[[ Document excerpt open ]]

This thread is privately moderated by fly_boy99, who may elect to delete unwanted replies.
 Apr 20, 2011, 08:41 AM Registered User Windsor, Canada, near Detroit Joined Jul 2007 5,518 Posts motor constants by Joachim Bergmeyer i think adding his formulas could help to increase the knowledge of our motors. i have been using them and learned a lot about motors. here is the link: http://www.rcgroups.com/forums/showthread.php?t=185271 he also has another formulas for a simplified method: http://flbeagle.rchomepage.com/resea...per_ver_02.pdf .
Apr 25, 2011, 12:11 AM
Registered User
Mexico, BC, Mexicali
Joined Aug 2004
5,519 Posts
I have this ecuations in Excel.

[[ Document excerpt closed ]]
[[ Supplied information open ]]

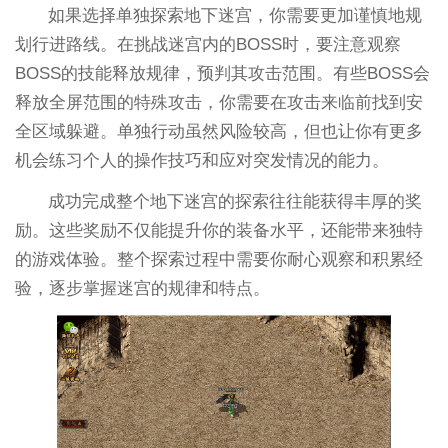
如果选择单独探索地下迷宫，你需要更加谨慎地规
划行进路线。在挑战迷宫内的BOSS时，要注意观察
BOSS的技能释放规律，预判其攻击范围。有些BOSS会
释放全屏范围的特殊攻击，你需要在攻击来临前找到安
全区域躲避。单独行动虽然风险较高，但也让你有更多
机会练习个人的操作技巧和应对突发情况的能力。
成功完成整个地下迷宫的探索往往能获得丰厚的奖
励。这些奖励不仅能提升你的装备水平，还能带来独特
的游戏体验。整个探索过程中需要你耐心观察和积累经
验，逐步掌握迷宫的规律和特点。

[[ Supplied information closed ]]

• **Request**: Copy out the forum thread on motor constants word for word, starting at "This thread is" and ending at "ecuations in Excel.".

• **Task response**:
This thread is privately moderated by fly_boy99, who may elect to delete unwanted replies.
 Apr 20, 2011, 08:41 AM Registered User Windsor, Canada, near Detroit Joined Jul 2007 5,518 Posts motor constants by Joachim Bergmeyer i think adding his formulas could help to increase the knowledge of our motors. i have been using them and learned a lot about motors. here is the link: http://www.rcgroups.com/forums/showthread.php?t=185271 he also has another formulas for a simplified method: http://flbeagle.rchomepage.com/resea...per_ver_02.pdf .
Apr 25, 2011, 12:11 AM
Registered User
Mexico, BC, Mexicali
Joined Aug 2004
5,519 Posts
I have this ecuations in Excel.